The first fifteen chapters of The Birth of Tragedy deal explicitly with Greek tragic drama. Nietzsche saw two trends emerge in the history of Greek art as a whole, and his analysis of them remains an important contribution to the Western philosophical and literary tradition. These trends, he argues, can be found in greater or lesser degrees in all of Greek art and philosophy, but they come together most effectively in Greek drama, especially the tragedies of the classical period, or Golden Age, of Greek culture.
The first trend Nietzsche named was the Dionysian because he identified it with the cult of Dionysus, god of the grape harvest, wine, and ecstasy in general. To the Romans, he was known as Bacchus, and the mystery cult dedicated to him, the Bacchanalia, who was famous across the ancient world for the ritual orgies in which drunken devotees participated on a regular basis. It was this aspect of the Dionysian that Nietzsche picked up on, extending its association with revelry and ecstatic experience to the realm of the arts and culture. For Nietzsche, the Dionysian was associated with music and dance, those forms of human expression beyond language or reason that possess the power to obliterate a person’s sense of self. When we dance, sing, or play music, we get overtaken by a sense of ‘oneness’ with the world around us. All of our everyday cares pass away in the thrill of the moment. Our identities as doctors, gas station attendants, men, women, Jews, Protestants, gay, straight, pass away in the ecstasy of what Nietzsche called the primordial unity.

**LISTED RECORDS**
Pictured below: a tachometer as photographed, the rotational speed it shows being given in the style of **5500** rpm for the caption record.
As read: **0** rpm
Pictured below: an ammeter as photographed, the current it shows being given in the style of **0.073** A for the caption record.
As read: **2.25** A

* * *

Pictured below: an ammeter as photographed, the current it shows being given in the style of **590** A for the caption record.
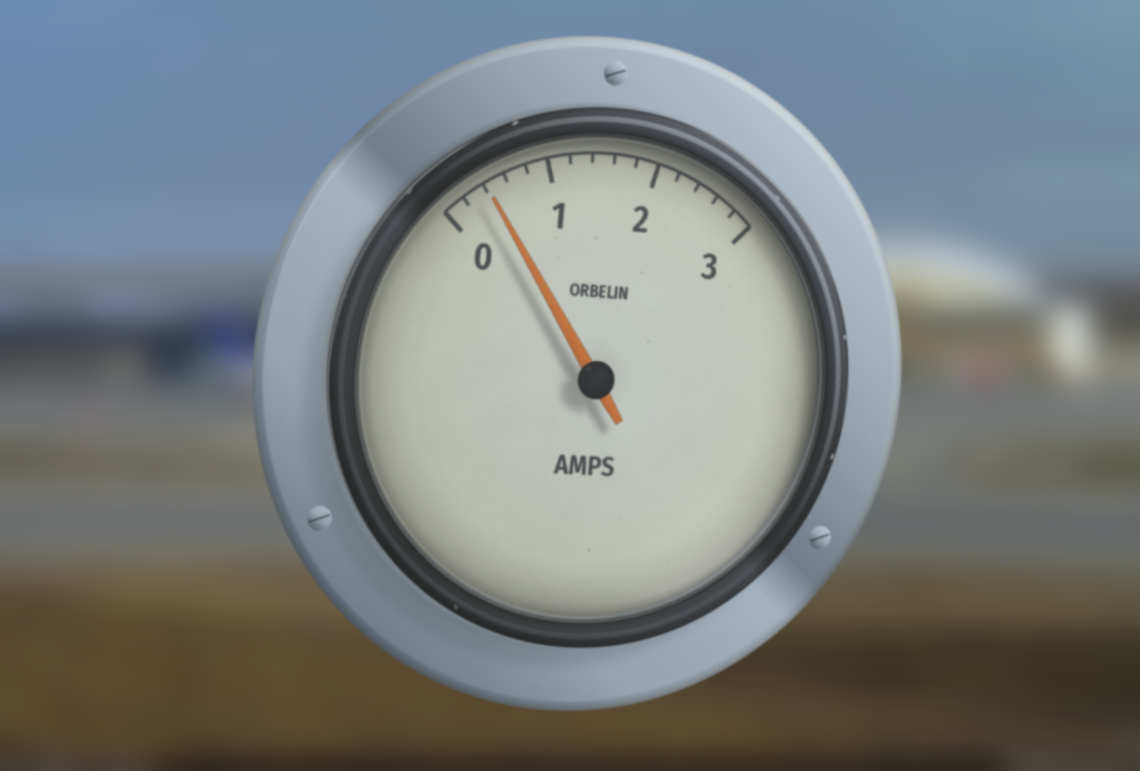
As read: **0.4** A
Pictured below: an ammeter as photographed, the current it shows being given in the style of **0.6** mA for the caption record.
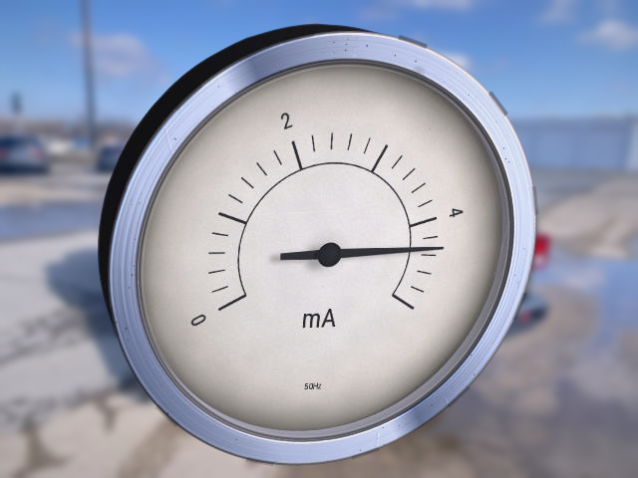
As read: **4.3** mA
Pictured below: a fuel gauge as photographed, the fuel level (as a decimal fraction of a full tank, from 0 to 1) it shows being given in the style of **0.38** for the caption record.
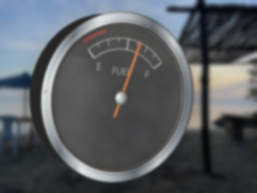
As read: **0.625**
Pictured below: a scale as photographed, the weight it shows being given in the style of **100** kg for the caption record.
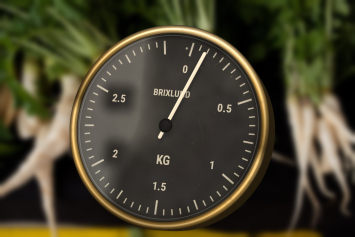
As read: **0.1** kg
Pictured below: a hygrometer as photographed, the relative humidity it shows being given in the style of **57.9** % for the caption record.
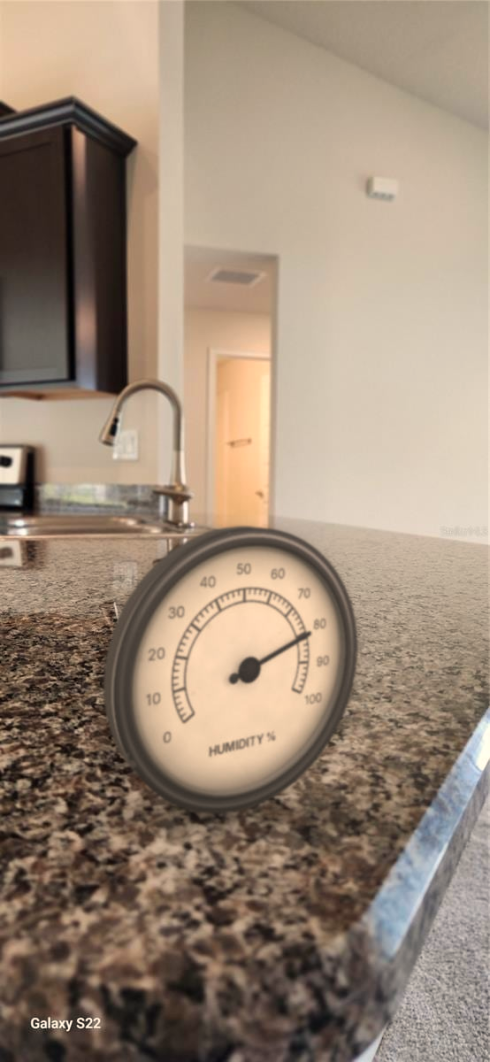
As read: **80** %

* * *

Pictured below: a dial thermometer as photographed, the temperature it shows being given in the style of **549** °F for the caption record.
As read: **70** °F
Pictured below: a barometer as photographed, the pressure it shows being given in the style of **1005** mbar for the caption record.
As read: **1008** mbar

**WHAT TO DO**
In the text on The Birth of Tragedy, take the part that opens with the words "The first fifteen" and closes with "of Greek culture.", and write it out again with "Golden Age" substituted by "high point". Work only from the text on The Birth of Tragedy and leave the data aside.

**RESPONSE BOX**
The first fifteen chapters of The Birth of Tragedy deal explicitly with Greek tragic drama. Nietzsche saw two trends emerge in the history of Greek art as a whole, and his analysis of them remains an important contribution to the Western philosophical and literary tradition. These trends, he argues, can be found in greater or lesser degrees in all of Greek art and philosophy, but they come together most effectively in Greek drama, especially the tragedies of the classical period, or high point, of Greek culture.